» PROBLEM REQUIREMENTS: Continue the problem statement on left-rotating an array, below, starting after its last sentence.

» SELECTED PASSAGE:
Given an array of n integers and a number, d, perform d left rotations on the array. Then print the updated array as a single line of space-separated integers.
Input Format
The first line contains two space-separated integers denoting the respective values of n (the number of integers) and d (the number of left rotations you must perform).
The second line contains n space-separated integers describing the respective elements of the array’s initial state.
Constraints
- 1 <= n <= 105
- 1 <= d <= n
- 1 <= ai <= 106
Output Format
Print a single line of n space-separated integers denoting the final state of the array after performing d left rotations.

(Entries excerpted from a collection)
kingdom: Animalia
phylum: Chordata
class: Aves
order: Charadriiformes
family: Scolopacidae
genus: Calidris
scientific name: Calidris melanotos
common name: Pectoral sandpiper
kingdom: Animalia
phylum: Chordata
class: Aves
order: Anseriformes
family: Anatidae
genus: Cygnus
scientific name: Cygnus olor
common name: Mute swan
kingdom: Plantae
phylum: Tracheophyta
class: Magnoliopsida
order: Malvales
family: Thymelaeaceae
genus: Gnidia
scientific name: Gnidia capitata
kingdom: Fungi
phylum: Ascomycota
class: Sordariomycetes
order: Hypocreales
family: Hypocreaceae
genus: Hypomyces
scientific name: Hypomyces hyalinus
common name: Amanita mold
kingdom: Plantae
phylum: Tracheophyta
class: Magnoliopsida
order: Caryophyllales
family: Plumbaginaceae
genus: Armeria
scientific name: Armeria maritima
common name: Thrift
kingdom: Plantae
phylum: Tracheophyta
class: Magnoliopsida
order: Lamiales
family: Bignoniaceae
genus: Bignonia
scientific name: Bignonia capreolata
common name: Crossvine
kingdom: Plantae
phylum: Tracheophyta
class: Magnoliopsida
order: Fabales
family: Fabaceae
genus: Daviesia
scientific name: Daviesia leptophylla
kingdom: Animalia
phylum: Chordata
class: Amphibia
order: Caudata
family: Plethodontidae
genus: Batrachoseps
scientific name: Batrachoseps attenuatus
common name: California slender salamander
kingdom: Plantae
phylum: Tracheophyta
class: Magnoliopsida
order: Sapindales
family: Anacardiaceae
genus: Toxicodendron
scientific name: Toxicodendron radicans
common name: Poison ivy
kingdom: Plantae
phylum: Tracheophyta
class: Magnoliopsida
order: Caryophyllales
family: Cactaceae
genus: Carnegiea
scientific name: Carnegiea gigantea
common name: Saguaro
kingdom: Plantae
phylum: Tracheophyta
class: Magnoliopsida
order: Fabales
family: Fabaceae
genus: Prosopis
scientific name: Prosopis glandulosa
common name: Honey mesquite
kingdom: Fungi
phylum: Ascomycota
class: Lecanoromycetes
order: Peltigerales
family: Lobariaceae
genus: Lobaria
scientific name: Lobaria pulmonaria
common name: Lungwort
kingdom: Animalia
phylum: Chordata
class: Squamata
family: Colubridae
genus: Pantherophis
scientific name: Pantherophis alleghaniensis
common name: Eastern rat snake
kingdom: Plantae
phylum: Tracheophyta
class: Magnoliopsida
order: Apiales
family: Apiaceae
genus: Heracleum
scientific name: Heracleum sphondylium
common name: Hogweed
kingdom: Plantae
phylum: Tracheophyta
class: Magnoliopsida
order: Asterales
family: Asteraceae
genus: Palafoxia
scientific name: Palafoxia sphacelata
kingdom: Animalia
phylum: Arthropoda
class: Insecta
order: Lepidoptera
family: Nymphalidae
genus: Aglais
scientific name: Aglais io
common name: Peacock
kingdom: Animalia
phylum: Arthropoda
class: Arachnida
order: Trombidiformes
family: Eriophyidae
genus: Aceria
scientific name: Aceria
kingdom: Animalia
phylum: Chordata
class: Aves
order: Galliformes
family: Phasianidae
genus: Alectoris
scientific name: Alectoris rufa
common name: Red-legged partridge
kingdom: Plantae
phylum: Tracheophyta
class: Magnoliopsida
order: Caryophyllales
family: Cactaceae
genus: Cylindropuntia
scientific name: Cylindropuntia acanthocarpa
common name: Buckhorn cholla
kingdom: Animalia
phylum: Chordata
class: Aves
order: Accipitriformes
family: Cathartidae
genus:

» WRITTEN RESPONSE:
Sample Input
5 4 1 2 3 4 5
Sample Output
5 1 2 3 4
Explanation
When we perform d = 4 left rotations, the array undergoes the following sequence of changes:
[1,2,3,4,5] -> [2,3,4,5,1] -> [3,4,5,1,2] -> [4,5,1,2,3] -> [5,1,2,3,4]
Thus, we print the array’s final state as a single line of space-separated values, which is 5 1 2 3 4.
My Solution to this Challenge
I have two solutions.
Solution #1
This solution did not pass Test Case #8 because it was timing out due to the test case being super big. It was running fine (though a little slow) when running in my computer, but timing out in HackerRank.
Test Case #8 has a size of 73642 and the number for rotations are 60581
function processData(input) { const lines = input.split("\n"); const rotations = lines[0].split(" ")[1]; const numbers = lines[1].split(" "); for (var i = 0; i < rotations; i++) { numbers.push(numbers.shift()); } let string = numbers.reduce((prev, number) => `${prev} ${number}`, ""); console.log(string.trim()); }
Solution #2
This solution passed all of the test cases.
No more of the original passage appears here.